Von irgendwo im Haus war ein Geräusch zu vernehmen. Irritiert schaute der Mann zur Tür. Er vernahm, dass sein Gegenüber nicht den leisesten Hauch Unruhe von sich gab. Ein Überleben war jetzt wichtiger als alles andere. Der Mann dachte daran, laut zu schreien.

Der Schalldämpfer war das allerneueste, was es auf dem Markt gab. Ein leises „Plopp“ ertönte. Im Kopf des Mannes breitete sich ein Gewitter in wundersamen Farben aus. Die Konturen des Menschen, mit der Waffe in der Hand, verschwammen, und wurden eins mitdem Gewitter in seinem Kopf. Ströme von Farben flossen ungehindert durch sein Gehirn, immer wieder von Blitzen unterbrochen. Er verspürte keinen Schmerz. Blut lief ihm über die Augen. Das Gewitter nahm schwarz-weiße Farben an, die Blitze wurden weniger, und dann war es nur noch dunkel.

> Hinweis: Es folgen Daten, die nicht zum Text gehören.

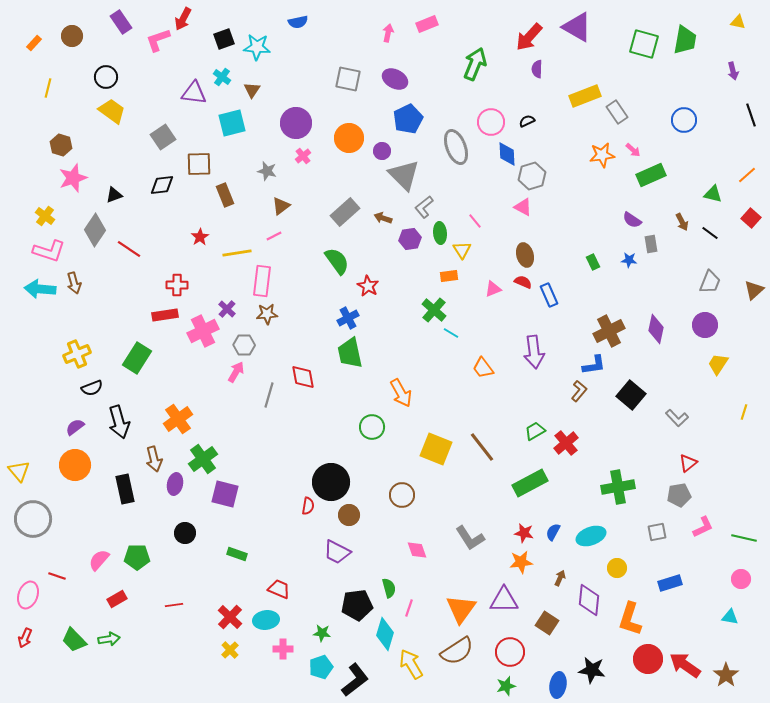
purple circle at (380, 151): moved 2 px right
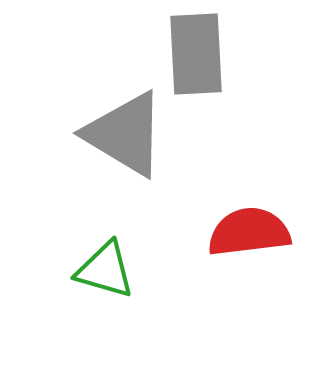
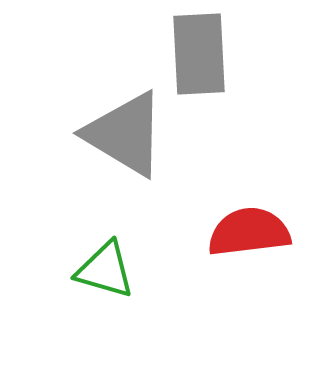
gray rectangle: moved 3 px right
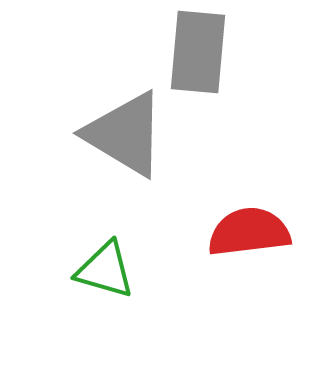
gray rectangle: moved 1 px left, 2 px up; rotated 8 degrees clockwise
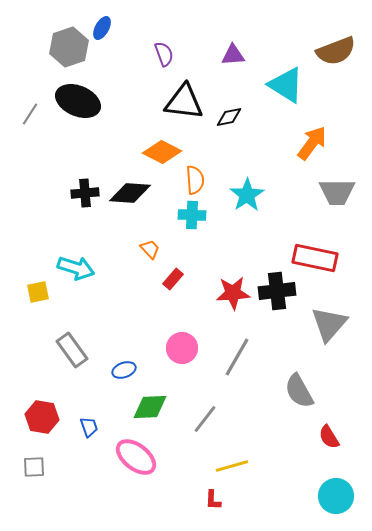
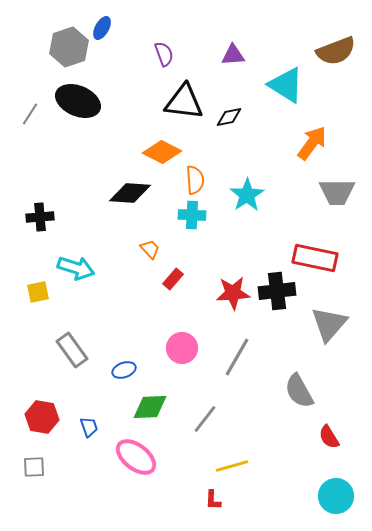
black cross at (85, 193): moved 45 px left, 24 px down
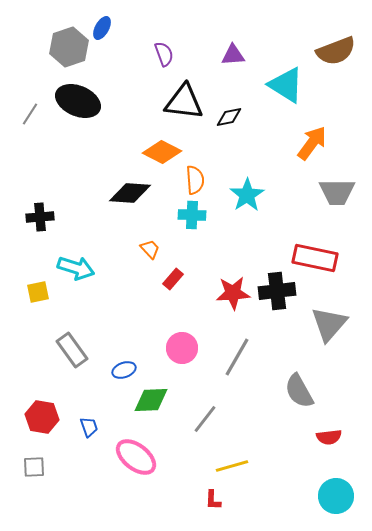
green diamond at (150, 407): moved 1 px right, 7 px up
red semicircle at (329, 437): rotated 65 degrees counterclockwise
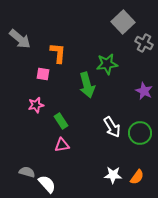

Seine rechte Hand ballte sich in einem allerletzten Moment zur Faust. Der Mund stand immer noch weit offen und schien einen stummen Schrei auszustoßen.

*

Die Frau wankte an den Gleisen entlang. Ihr war schwindlig. Das kam die letzte Zeit öfter vor. In dem Rucksack, den sie stets auf dem Rücken trug, lag ein Brötchen mit Käse. Sogar noch in der Tüte und mit Preisetikett. Irgend jemand hatte das Brötchen gekauft, sich dann anders entschlossen und es im Bahnhof in den Abfall geworfen. Ihr fiel ein, dass sie heute Morgen das letzte Mal auf der öffentlichen Toilette etwas Wasser getrunken hatte. Vielleicht war das der Grund für die Schwindelanfälle. Als sie heute Morgen aufwachte, hatte sie rasende Kopfschmerzen. Sie setzte sich vor dem Bahnhof auf eine Bank, um etwas zu verschnaufen und schaute zum Himmel hoch. „Ein Abendessen habe ich. Jetzt muss ich mir nur noch einen Platz für die Nacht suchen. In welcher Stadt bin ich hier eigentlich?“

Das war eine rein rhetorische Frage. Es war ihr vollkommen egal, wo sie sich gerade aufhielt. Und selbst wenn sie im Bahnhof den Namen der jeweiligen Stadt gelesen hätte, wäre er in ihrem Gehirn nicht länger als fünf Minuten gespeichert worden. Aus irgendeinem Grund, der ihr völlig unbekannt war, konnte sie sich auch nicht merken, in welcher Stadt sie sich gerade aufhielt. Sie wusste auch nicht, wie alt sie war. Wenn sie an einem Schaufenster vorbei lief, sah ihr eine Frau, mit blondem, strohigem Haar und großen blauen Augen entgegen. Sie konnte die Vierzig überschritten haben, aber genau so gut war es möglich, dass sie bereits über fünfzig war. Wennes viel geregnet hatte, verspürte sie starke Schmerzen im Rücken. Manchmal, wenn sie sich in einem Schaufenster betrachtete, hatte sie das Gefühl, dass sie von einem Mann in einem schwarzen Anzug beobachtet wurde. Aber wenn sie sich umdrehte, war er verschwunden. Aber es konnte auch sein, dass ihr jetziger Zustand ihr bloß etwas vorgaukelte. Manchmal war sie eben nicht in der Lage, die Wirklichkeit von ihren Träumen zu unterscheiden. Ihre Kleidung sah noch ganz passabel aus. Zu ihr gehörte ein Rucksack, der voll mit Garderobe war. Sie hatte nicht die geringste Ahnung woher der Rucksack stammte. Als sie morgens in einer Nische des Bahnhofs aufwachte, lag er neben ihr. Ihr war entfallen, zu welcher Stadt der Bahnhof gehörte. Als nach einer Weile der Rucksack immer noch auf der Bank lag, hatte sie ihn an sich genommen. Oder war er schon immer ihr Eigentum? Sie hatte keine Ahnung. Aber für sie war er eine große Hilfe. Ihr einziges persönliches Hab und Gut war ein Foto. Darauf war eine junge Frau in eleganter Garderobe zu sehen, die in einem Sessel saß. Auf ihren Beinen war der Umriss eines Schattens erkennbar, aber es gelang ihr nicht, den Schatten zuzuordnen. Das Foto war auf einem Balkon oder einer Terrasse gemacht worden. Die junge Frau auf dem Foto sah ihr weitest gehend ähnlich, und darum nahm sie an, dass das Foto sie selbst zeigte, aber ganz sicher war sie sich da nicht.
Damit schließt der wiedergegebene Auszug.